* [What needs to be done]: Reproduce each line of the listing below verbatim.

[Dataset entries]

**********

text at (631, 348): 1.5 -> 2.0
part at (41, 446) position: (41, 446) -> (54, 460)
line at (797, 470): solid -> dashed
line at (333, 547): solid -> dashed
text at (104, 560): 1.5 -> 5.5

**********

* [The completed task]:
text at (631, 348): 1.5 -> 2.0
part at (41, 446) position: (41, 446) -> (54, 460)
line at (797, 470): solid -> dashed
line at (333, 547): solid -> dashed
text at (104, 560): 1.5 -> 5.5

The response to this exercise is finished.